Both are filled with good times.  My good man Travis turned 17 on Thursday.  Yesterday we had had a b-day party at Ian’s place, and it was a fucking good time is what it was.  I can’t handle big parties, I hate ’em, but it was really just a few close friends just hanging out.  Which is my favorite.  I can’t handle too many people, or else I do an Asperger’s freakout.  I played some guitar, explained some autonoma theory, talked about stuff, then got blitzed and turned in to a sentemental cartoon of a wino.  I’d say my +20 liver of steel diety level holy liquor containment was definitely called upon.  I rarely drink so much.  But anyway.  I also recorded some hilarious footage, but I was told posting it would be in bad taste, so no drunken antics for you.

But here are two pictures:

Travis recites a random Lord of the Rings passage to Cat in the spirit of awesome.

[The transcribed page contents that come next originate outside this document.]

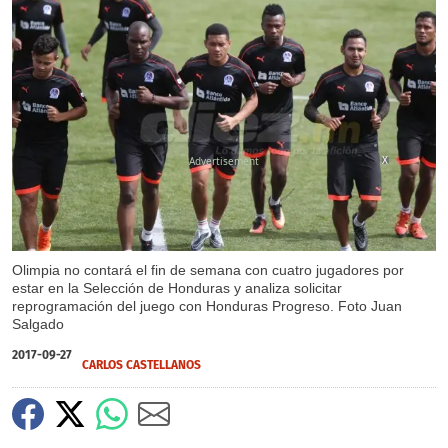
X
Olimpia no contará el fin de semana con cuatro jugadores por
estar en la Selección de Honduras y analiza solicitar
reprogramación del juego con Honduras Progreso. Foto Juan
Salgado
2017-09-27
CARLOS CASTELLANOS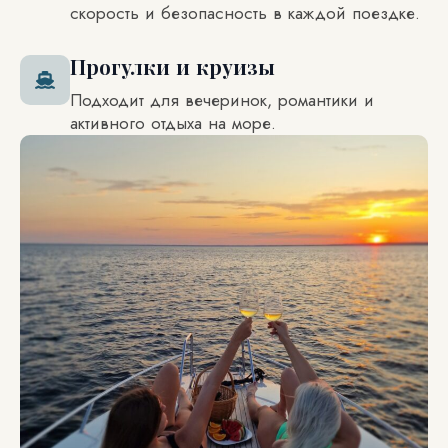
скорость и безопасность в каждой поездке.
Прогулки и круизы
Подходит для вечеринок, романтики и
активного отдыха на море.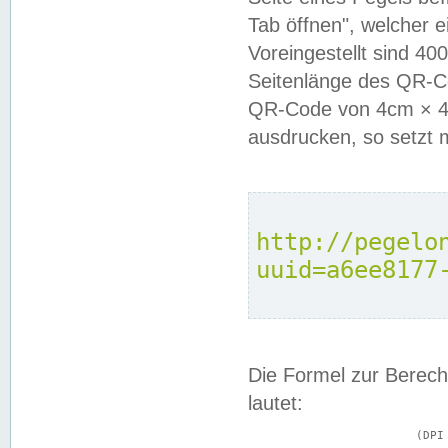
Tab öffnen", welcher 
Voreingestellt sind 4
Seitenlänge des QR-C
QR-Code von 4cm × 4c
ausdrucken, so setzt 
http://pegelo
uuid=a6ee8177
Die Formel zur Berech
lautet:
			(DPI × Druckkantenlänge in cm) ÷ 2,54 = Kantenlänge in Pixel
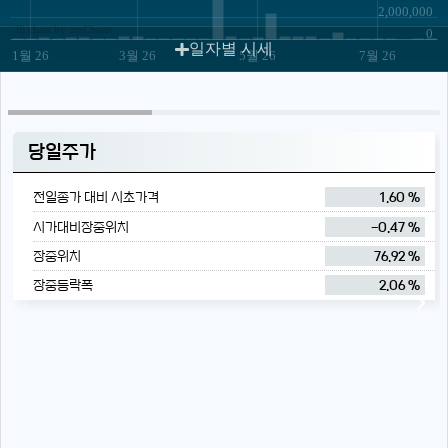
2,000,000
JS chart by amCharts
0
일자별 시세
1월 26
3월 26
5월 26
7월 26
당일주가
전일종가 대비 시초가격
1.60 %
시가대비장중위치
-0.47 %
장중위치
76.92 %
장중등락폭
2.06 %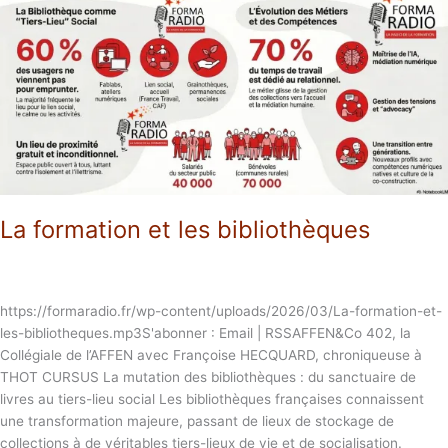
les
bibliothèques
La formation et les bibliothèques
https://formaradio.fr/wp-content/uploads/2026/03/La-formation-et-
les-bibliotheques.mp3S'abonner : Email | RSSAFFEN&Co 402, la
Collégiale de l’AFFEN avec Françoise HECQUARD, chroniqueuse à
THOT CURSUS La mutation des bibliothèques : du sanctuaire de
livres au tiers-lieu social Les bibliothèques françaises connaissent
une transformation majeure, passant de lieux de stockage de
collections à de véritables tiers-lieux de vie et de socialisation.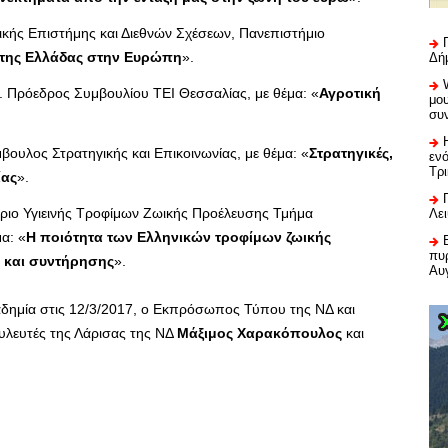
τικής Επιστήμης και Διεθνών Σχέσεων, Πανεπιστήμιο
 της Ελλάδας στην Ευρώπη
».
Δή
. Πρόεδρος Συμβουλίου ΤΕΙ Θεσσαλίας, με θέμα: «
Αγροτική
μου
συ
βουλος Στρατηγικής και Επικοινωνίας, με θέμα: «
Στρατηγικές,
εν
Τρ
ίας
».
ριο Υγιεινής Τροφίμων Ζωικής Προέλευσης Τμήμα
Λε
α: «
Η ποιότητα των Ελληνικών τροφίμων ζωικής
πυρ
ς και συντήρησης
».
Αυ
αδημία στις 12/3/2017, ο Εκπρόσωπος Τύπου της ΝΔ και
ουλευτές της Λάρισας της ΝΔ
Μάξιμος Χαρακόπουλος
και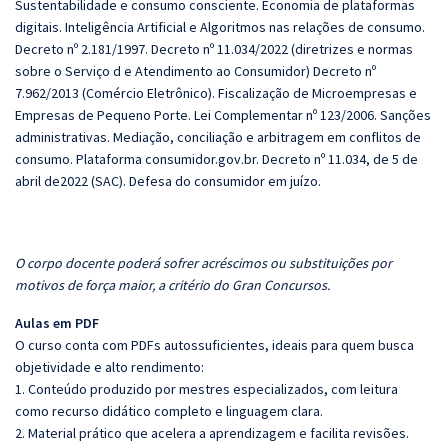
Sustentabilidade e consumo consciente. Economia de plataformas
digitais. Inteligência Artificial e Algoritmos nas relações de consumo.
Decreto nº 2.181/1997. Decreto nº 11.034/2022 (diretrizes e normas
sobre o Serviço d e Atendimento ao Consumidor) Decreto nº
7.962/2013 (Comércio Eletrônico). Fiscalização de Microempresas e
Empresas de Pequeno Porte. Lei Complementar nº 123/2006. Sanções
administrativas. Mediação, conciliação e arbitragem em conflitos de
consumo. Plataforma consumidor.gov.br. Decreto nº 11.034, de 5 de
abril de2022 (SAC). Defesa do consumidor em juízo.
O corpo docente poderá sofrer acréscimos ou substituições por
motivos de força maior, a critério do Gran Concursos.
Aulas em PDF
O curso conta com PDFs autossuficientes, ideais para quem busca
objetividade e alto rendimento:
1. Conteúdo produzido por mestres especializados, com leitura
como recurso didático completo e linguagem clara.
2. Material prático que acelera a aprendizagem e facilita revisões.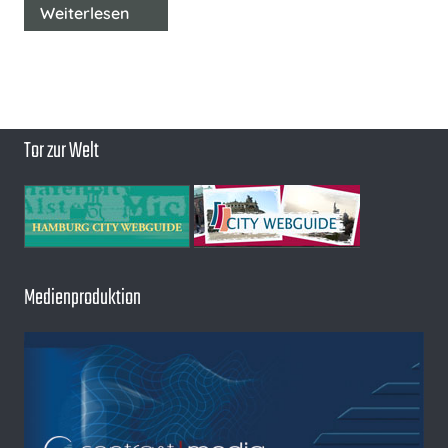
Weiterlesen
Tor zur Welt
Medienproduktion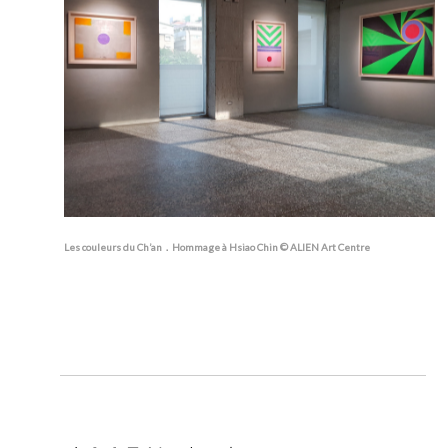
Les couleurs du Ch’an．Hommage à Hsiao Chin © ALIEN Art Centre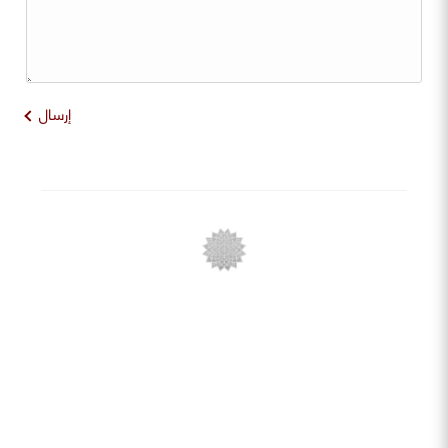
إرسال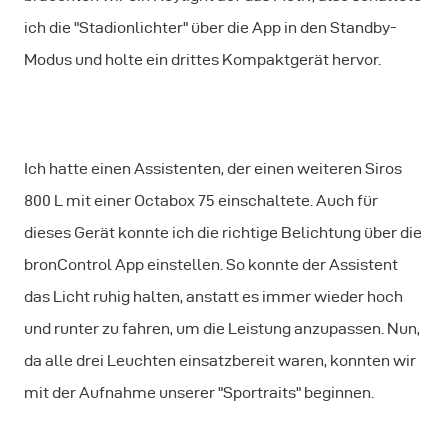
ich die "Stadionlichter" über die App in den Standby-
Modus und holte ein drittes Kompaktgerät hervor.
Ich hatte einen Assistenten, der einen weiteren Siros
800 L mit einer Octabox 75 einschaltete. Auch für
dieses Gerät konnte ich die richtige Belichtung über die
bronControl App einstellen. So konnte der Assistent
das Licht ruhig halten, anstatt es immer wieder hoch
und runter zu fahren, um die Leistung anzupassen. Nun,
da alle drei Leuchten einsatzbereit waren, konnten wir
mit der Aufnahme unserer "Sportraits" beginnen.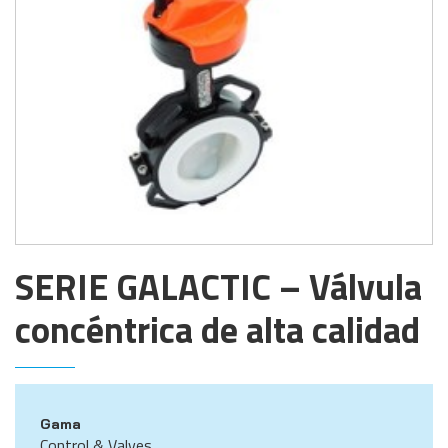
SERIE GALACTIC – Válvula
concéntrica de alta calidad
Gama
Control & Valves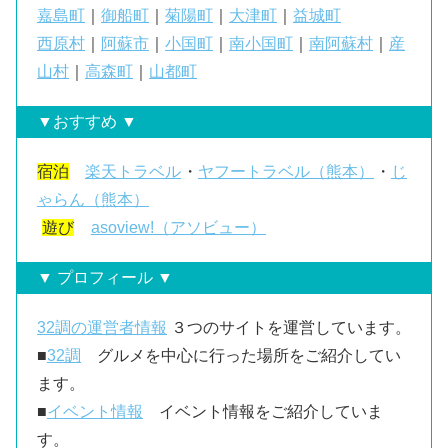
嘉島町
｜
御船町
｜
菊陽町
｜
大津町
｜
益城町
西原村
｜
阿蘇市
｜
小国町
｜
南小国町
｜
南阿蘇村
｜
産
山村
｜
高森町
｜
山都町
▼おすすめ ▼
宿泊
楽天トラベル
・
ヤフートラベル（熊本）
・
じ
ゃらん（熊本）
遊び
asoview!（アソビュー）
▼ プロフィール ▼
32調の運営者情報
３つのサイトを運営しています。
■
32調
グルメを中心に行った場所をご紹介してい
ます。
■
イベント情報
イベント情報をご紹介していま
す。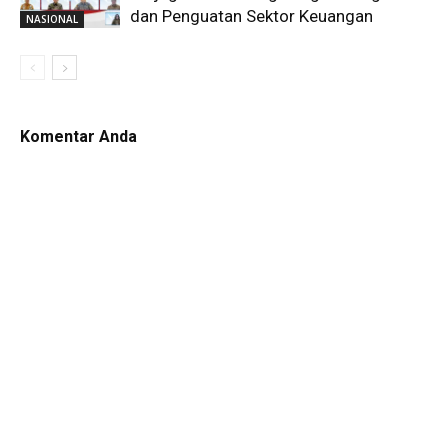
dan Penguatan Sektor Keuangan
NASIONAL
Komentar Anda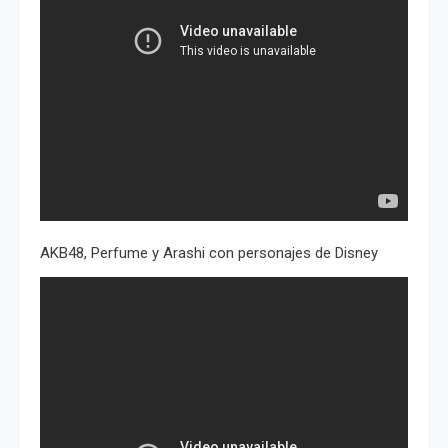
AKB48, Perfume y Arashi con personajes de Disney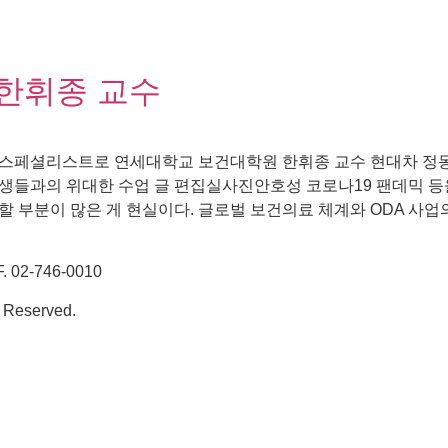
한휘종 교수
 스페셜리스트로 연세대학교 보건대학원 한휘종 교수 현대차 정
생들과의 위대한 수업 글 편집실사진안호성 코로나19 팬데믹 등
 부분이 많은 게 현실이다. 글로벌 보건의료 체계와 ODA 사업
02-746-0010
 Reserved.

Travis recites a random Lord of the Rings passage to Cat in the spirit of awesome.

SHR3DZ0RZ

You know what else totally shreds?  Tesselation algorithms!  Check this shit out:

  1. Walk around loop and record all x and y values in respective lists.  O(n) [iterate through nodes and copy values to lists]
  2. Remove duplicate x and y values, treating the lists independently.  O(n) [iterate through lists, remove and continue only]
  3. Divide the space in to tiles using the x and y values from the nodes as seperate lists.  O(1) [create tile array]
  4. Scan the tiles left to right, top to bottom.  Anywhere possible: Grow a rectangle right and down for each iteration until as much space as possible is full.  Repeat until all scanned.  O(amortize(n))

Conclusion: this is a good-ass algorithm!  BAM!